Machinefabriek with Anne Bakker – Oehoe

Where To Now?, 2020
Van een geheel andere orde is Oehoe van Machinefabriek en Anne Bakker. Bakker is een violiste, altvioliste en vocaliste die thuis is in verschillende muzikale werelden. Zij maakt(e) deel uit van Quibus en het Göksel Yılmaz Ensemble en daarnaast werkte zij met onder meer Michel Banabila, Blaze Bayley, Thomas Zwijsen, Celine Cairo, Kristoffer Gildenlöw en Agnes Obel. Bakker is ook singer-songwriter en in 2018 verscheen haar eerste solo-ep Vox/Viola.
In tegenstelling tot Duplant, werkte Zuydervelt al vaker met Bakker. Samen zijn zij te horen op onder andere Halfslaap II (2015 en 2017), Crumble (2016), Deining (2017) en Short Scenes (2018). Er kan gesproken worden van een vruchtbare samenwerking, waarbij de muzikale focus bij elke uitgave anders ligt. Weliswaar is het nieuwe album Oehoe enigszins te vergelijken met Short Scenes als het gaat om de korte tijdsduur van een aantal stukken, maar de muzikale uitkomst is heel anders.
Dat komt met name doordat Bakkers stem op het nieuwe album een prominente plaats heeft gekregen. Het viool- of altvioolspel gaat veelal vergezeld van woordloze zang en die combinatie vormt regelmatig de leidraad. De (alt)vioolklanken en stem zorgen voor een wonderschoon muzikaal bad, dat door de elektronica-muzikant van een experimentele rand wordt voorzien: aanvullend, ondermijnend, ontregelend of versterkend. Soms werkt het ook andersom, of weven de twee muzikanten elkaars klanken gelijkwaardig door elkaar heen.
In ‘Sirene’ is sprake van een ontregelend effect. Het serene en klassiek geschoolde geluid van Bakker wordt met drukke elektronica beantwoord, alsof Zuydervelt nerveus rond zijn muzikale partner cirkelt. In dezelfde track komt hij verderop tot rust en vloeien elektronische en akoestische klanken in elkaar over. In Schim lijken de klanken soms vanuit het duister op te duiken, en dat geldt niet alleen de elektronica maar ook de vioolklanken. Met een combinatie van statische, bewegende en ritmische geluiden wordt een enerverend stuk geschapen.

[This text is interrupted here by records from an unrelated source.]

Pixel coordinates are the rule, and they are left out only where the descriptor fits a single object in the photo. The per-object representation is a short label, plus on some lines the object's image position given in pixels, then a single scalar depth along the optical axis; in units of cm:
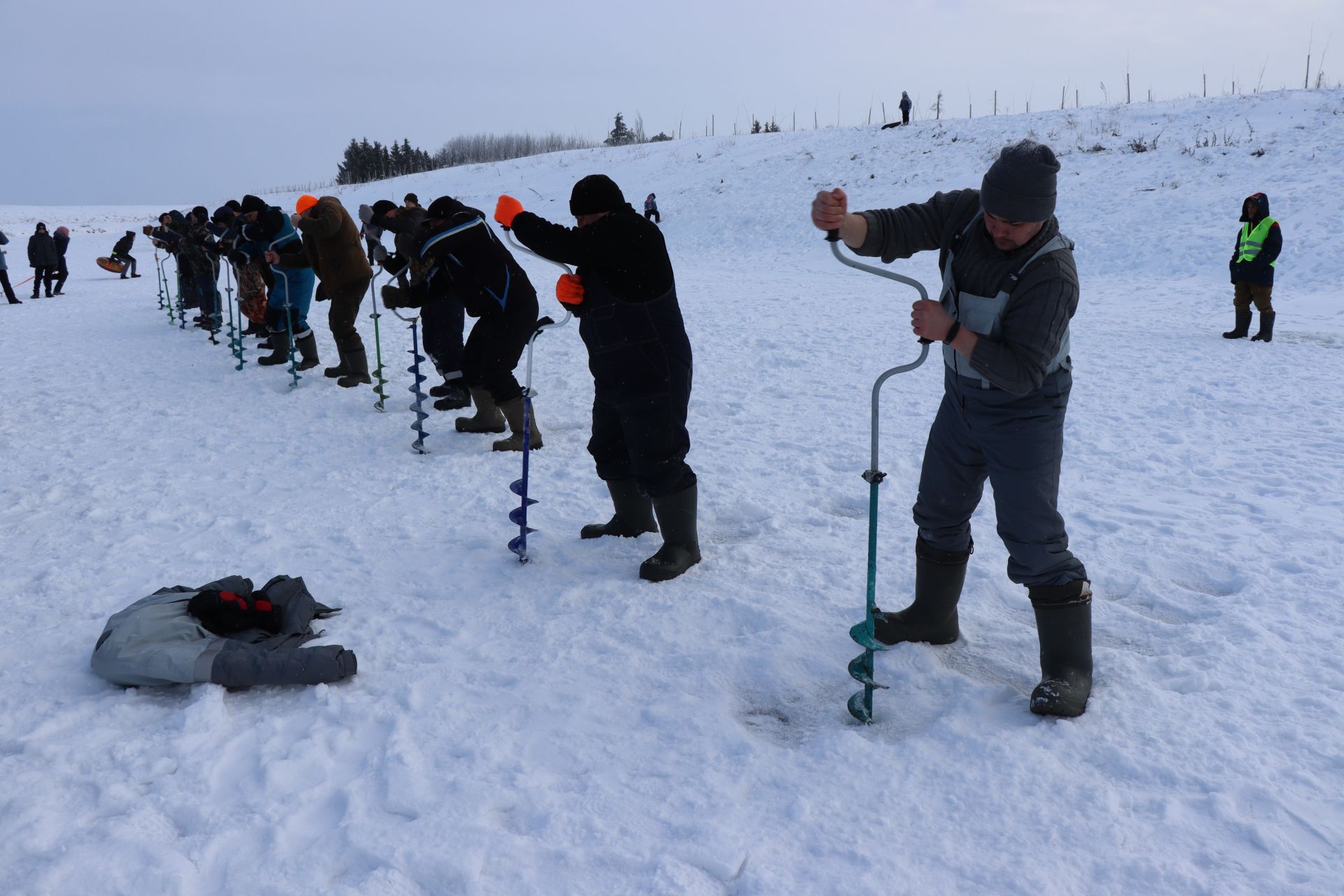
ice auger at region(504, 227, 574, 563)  412
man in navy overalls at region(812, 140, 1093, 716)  249
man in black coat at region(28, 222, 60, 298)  1616
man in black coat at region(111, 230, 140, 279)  2034
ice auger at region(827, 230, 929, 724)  272
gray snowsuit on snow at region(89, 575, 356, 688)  300
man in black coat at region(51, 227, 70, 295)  1664
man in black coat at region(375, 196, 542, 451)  587
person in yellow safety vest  899
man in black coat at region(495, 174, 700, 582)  364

‘Harrewar’ is het meest noisy klinkend stuk op Oehoe. Rommelige klanken starten het stuk, waarna een drone van Zuydervelt en snelle klanken van de viool invallen. Het gerommel gaat ondertussen door, verdwijnt even en steekt weer de kop op. Bakkers zang is de rustgevende factor, maar die moet regelmatig opboksen tegen een veelheid aan klanken. In Stuiver wordt het muzikale parcours verstoord door elektronische klanken die van alle kanten lijken te worden afgevuurd. Bakker speelt en zingt stoïcijns door, ook als zij zichzelf met pizzicato spel ritmisch tegenwicht geeft.

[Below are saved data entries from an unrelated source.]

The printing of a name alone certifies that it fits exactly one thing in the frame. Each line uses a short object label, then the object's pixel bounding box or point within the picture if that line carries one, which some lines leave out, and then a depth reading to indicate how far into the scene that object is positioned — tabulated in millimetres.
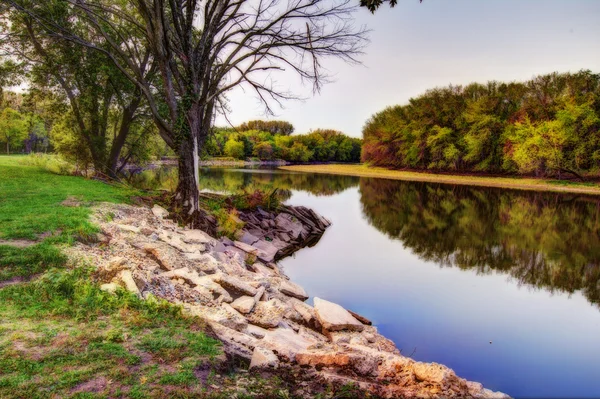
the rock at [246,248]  11232
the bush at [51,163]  20156
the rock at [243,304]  5801
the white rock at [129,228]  7800
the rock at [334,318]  6726
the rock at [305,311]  6867
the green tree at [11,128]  43719
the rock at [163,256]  6516
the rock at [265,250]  11844
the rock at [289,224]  16562
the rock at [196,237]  8959
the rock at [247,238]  12898
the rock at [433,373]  3821
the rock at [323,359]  4035
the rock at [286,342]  4340
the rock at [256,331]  4898
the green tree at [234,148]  93938
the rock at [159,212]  10595
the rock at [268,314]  5543
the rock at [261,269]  9788
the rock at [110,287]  4910
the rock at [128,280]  4988
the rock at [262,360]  3844
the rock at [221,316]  4836
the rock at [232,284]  6410
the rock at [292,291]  8554
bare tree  9648
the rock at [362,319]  7906
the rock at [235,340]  4064
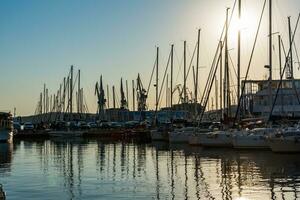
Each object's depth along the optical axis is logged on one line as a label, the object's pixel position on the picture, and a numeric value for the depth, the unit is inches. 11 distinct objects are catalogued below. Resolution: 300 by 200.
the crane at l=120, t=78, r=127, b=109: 5519.2
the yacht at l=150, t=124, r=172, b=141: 3277.6
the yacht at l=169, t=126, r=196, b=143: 2906.0
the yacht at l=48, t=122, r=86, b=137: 4330.7
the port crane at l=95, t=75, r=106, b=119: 5498.0
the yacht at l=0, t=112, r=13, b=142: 3442.4
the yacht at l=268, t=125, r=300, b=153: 1926.7
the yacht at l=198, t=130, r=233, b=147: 2385.6
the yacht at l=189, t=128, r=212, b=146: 2591.0
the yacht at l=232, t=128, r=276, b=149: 2144.4
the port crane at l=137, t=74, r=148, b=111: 5088.6
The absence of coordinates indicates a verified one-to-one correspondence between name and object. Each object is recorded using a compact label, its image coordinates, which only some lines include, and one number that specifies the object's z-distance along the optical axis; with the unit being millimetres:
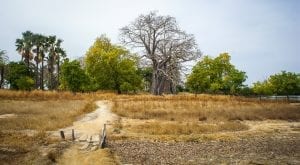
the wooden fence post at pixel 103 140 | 10723
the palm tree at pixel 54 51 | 41484
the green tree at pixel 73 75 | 32635
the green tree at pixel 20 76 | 38321
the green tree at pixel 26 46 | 41465
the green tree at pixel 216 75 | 39747
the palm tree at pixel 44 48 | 41246
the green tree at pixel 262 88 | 43842
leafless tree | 33128
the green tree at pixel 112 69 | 36182
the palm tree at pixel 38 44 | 40917
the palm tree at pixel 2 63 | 43626
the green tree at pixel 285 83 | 41908
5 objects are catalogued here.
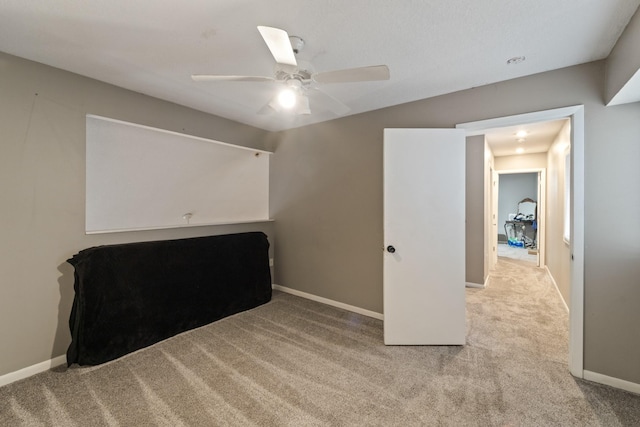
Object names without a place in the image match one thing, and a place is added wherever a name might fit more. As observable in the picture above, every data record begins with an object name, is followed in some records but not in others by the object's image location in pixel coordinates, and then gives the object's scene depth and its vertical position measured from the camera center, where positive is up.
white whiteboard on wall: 2.54 +0.36
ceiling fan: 1.45 +0.87
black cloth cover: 2.24 -0.80
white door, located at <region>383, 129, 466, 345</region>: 2.53 -0.24
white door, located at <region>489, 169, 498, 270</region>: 5.32 -0.07
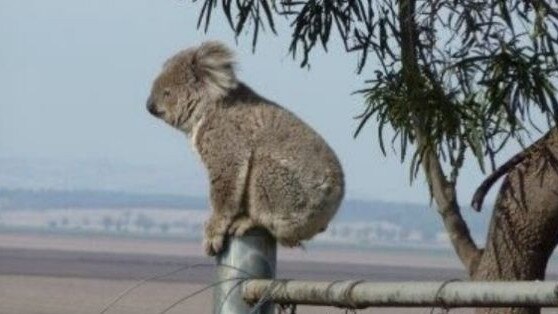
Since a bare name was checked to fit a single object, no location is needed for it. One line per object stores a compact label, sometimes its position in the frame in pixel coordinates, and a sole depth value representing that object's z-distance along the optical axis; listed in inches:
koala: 375.0
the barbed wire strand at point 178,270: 358.0
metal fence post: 362.3
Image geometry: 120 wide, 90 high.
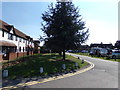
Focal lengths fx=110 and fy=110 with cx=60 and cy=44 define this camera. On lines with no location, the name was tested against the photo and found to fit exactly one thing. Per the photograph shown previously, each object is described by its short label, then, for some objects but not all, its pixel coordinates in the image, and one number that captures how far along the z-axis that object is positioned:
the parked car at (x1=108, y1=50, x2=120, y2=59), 25.06
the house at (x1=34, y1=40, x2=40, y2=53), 53.53
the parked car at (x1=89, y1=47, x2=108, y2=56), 30.34
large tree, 16.81
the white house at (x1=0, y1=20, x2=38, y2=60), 19.73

Ondanks de grote elektronische inbreng, klinkt Oehoe niet overheersend elektronisch, getuige ook het titelstuk, dat in drie delen over het album is verdeeld, waarin Bakker een bedaarde, enigszins klassieke sfeer weet te scheppen waar Zuydervelt zijn klanken op aanpast. Dat staat in scherp contrast tot het korte ‘Stemmig’, waarin Bakkers stem van echoënde effecten is voorzien en met een zeer levendig elektronisch motief wordt omringd. ‘Voorwaarts’ doet zijn titel eer aan met een gestaag ritmisch patroon dat als basis dient. De verschillende lagen van viool en altviool weven een netwerk van klanken dat hypnotiserend werkt. Dat effect duurt echter maar kort, maar keert verderop in een andere gedaante terug.

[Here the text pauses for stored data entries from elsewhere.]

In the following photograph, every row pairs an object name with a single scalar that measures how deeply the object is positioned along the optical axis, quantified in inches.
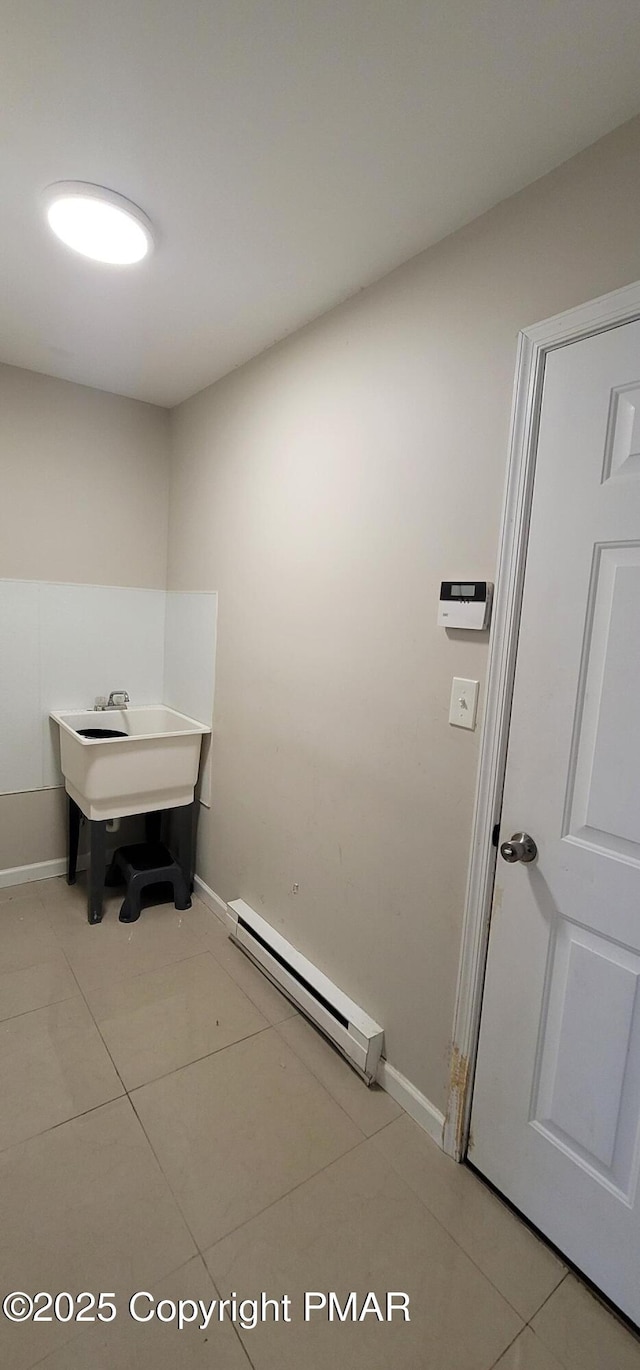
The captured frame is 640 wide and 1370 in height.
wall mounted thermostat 52.6
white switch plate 54.5
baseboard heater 66.1
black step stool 97.4
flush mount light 54.4
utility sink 89.7
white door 43.4
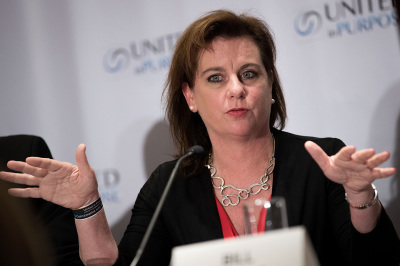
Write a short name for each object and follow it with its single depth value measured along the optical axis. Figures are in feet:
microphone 9.72
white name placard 9.18
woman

Voor meer prachtige muzikale vondsten geldt dat ze een relatief kort leven zijn beschoren. Bakker en Zuydervelt wensen niet te veel in herhaling te vallen en dat maakt dat het album, ondanks de korte tijdsduur, een grote hoeveelheid muzikale ideeën bevat. Oehoe is een gevarieerd elektro-akoestisch album, een kunstwerk met een speelse experimentele inslag, en bijzonder mooi bovendien.